What Can MNCs Do in Response to the ICJAL?
- Continue to monitor new ICJAL guidance and implementing rules, and foreign criminal enforcement and settlement cases involving China. The ICJAL was only recently enacted, and additional guidance and implementing rules could be promulgated to answer some of the questions raised in this article. At the same time, new enforcement cases could signal the approach taken by both the PRC authorities and foreign criminal agencies, including how the DOJ will interpret the ICJAL’s impact on cooperation credit, going forward.

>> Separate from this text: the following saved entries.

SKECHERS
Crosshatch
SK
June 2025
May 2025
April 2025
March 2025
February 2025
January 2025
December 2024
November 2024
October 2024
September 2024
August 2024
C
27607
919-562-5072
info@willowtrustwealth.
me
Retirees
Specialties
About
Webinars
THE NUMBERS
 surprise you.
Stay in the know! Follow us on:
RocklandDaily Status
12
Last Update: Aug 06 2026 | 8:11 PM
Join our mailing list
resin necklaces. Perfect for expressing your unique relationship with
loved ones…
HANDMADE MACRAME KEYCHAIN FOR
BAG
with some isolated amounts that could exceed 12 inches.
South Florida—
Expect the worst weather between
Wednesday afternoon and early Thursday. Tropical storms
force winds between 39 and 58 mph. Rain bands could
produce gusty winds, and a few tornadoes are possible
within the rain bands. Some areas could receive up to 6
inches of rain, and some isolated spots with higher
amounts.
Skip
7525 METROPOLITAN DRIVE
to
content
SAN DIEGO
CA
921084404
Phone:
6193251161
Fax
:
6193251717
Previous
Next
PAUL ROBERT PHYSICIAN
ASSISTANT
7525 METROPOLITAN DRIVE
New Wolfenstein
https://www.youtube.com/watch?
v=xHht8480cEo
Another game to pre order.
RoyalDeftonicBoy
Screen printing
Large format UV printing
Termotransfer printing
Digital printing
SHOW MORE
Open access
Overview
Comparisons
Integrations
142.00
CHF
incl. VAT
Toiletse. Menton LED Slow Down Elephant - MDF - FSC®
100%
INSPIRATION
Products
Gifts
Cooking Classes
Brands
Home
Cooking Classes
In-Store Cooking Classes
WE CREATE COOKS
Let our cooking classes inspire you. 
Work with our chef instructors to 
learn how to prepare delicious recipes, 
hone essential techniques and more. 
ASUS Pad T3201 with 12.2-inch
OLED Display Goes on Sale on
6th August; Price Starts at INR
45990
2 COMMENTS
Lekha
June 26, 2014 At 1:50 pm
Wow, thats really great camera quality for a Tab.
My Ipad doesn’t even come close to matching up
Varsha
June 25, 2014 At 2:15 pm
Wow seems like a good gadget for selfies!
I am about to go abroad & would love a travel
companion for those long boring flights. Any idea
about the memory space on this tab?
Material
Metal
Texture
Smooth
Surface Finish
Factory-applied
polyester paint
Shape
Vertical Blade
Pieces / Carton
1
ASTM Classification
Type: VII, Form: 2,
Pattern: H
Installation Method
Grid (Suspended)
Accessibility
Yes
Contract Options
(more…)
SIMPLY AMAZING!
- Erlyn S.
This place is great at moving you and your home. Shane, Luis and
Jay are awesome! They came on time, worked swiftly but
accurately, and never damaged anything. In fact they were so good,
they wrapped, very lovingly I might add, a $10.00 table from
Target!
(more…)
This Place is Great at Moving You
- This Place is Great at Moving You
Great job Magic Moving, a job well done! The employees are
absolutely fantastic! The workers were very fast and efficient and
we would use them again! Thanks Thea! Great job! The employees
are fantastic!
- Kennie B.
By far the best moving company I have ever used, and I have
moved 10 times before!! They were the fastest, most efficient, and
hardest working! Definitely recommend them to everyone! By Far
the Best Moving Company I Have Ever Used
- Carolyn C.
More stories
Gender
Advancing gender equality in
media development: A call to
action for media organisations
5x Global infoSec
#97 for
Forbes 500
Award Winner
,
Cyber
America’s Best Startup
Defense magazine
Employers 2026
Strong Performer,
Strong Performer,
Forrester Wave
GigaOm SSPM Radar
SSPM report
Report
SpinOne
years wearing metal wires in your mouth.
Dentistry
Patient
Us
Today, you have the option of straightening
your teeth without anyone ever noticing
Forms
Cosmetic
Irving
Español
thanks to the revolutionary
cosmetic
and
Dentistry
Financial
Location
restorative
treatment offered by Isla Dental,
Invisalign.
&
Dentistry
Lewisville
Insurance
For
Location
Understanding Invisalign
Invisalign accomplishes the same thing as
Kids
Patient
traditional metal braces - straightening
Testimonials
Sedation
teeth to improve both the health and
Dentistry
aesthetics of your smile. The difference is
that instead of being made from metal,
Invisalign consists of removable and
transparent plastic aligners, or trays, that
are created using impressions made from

- Consider the ICJAL requirements early in the process. If an MNC is facing potential criminal proceedings or considering voluntary disclosure to foreign enforcement agencies, it will be important to consider the ICJAL’s requirements early in the process. The MNC may need to (possibly with guidance from appropriate counsel) liaise with relevant PRC authorities and understand the applicability of the ICJAL and how the PRC authorities will undertake the necessary procedures. This will also help the MNC to manage time expectation of the PRC authorities. Those considerations will need to be factored into the disclosure and cooperation process.
- Manage communications between the foreign and the PRC authorities. A notable challenge for MNCs will be to avoid having to make a choice of being deemed uncooperative by a foreign regulator or risking violating the ICJAL’s requirements—the proverbial “between a rock and a hard place.” Hence, it is important for the MNC to timely and effectively communicate the issues to the respective regulators and authorities, and appropriately manage communications among those regulators and authorities.
- Consider potential PRC enforcement impact. The MNCs would need to weigh the potential outgrowth of PRC enforcement risks from the request and approval process at related PRC authorities. An effective strategy on responding to such potential enforcement will avoid the MNC having to face parallel enforcement cases unprepared.
The ICJAL presents new challenges for MNCs doing business in China. Balancing the expectations of foreign enforcement regimes with PRC legal requirements will be key to successfully navigating a complex cross-border enforcement scenario.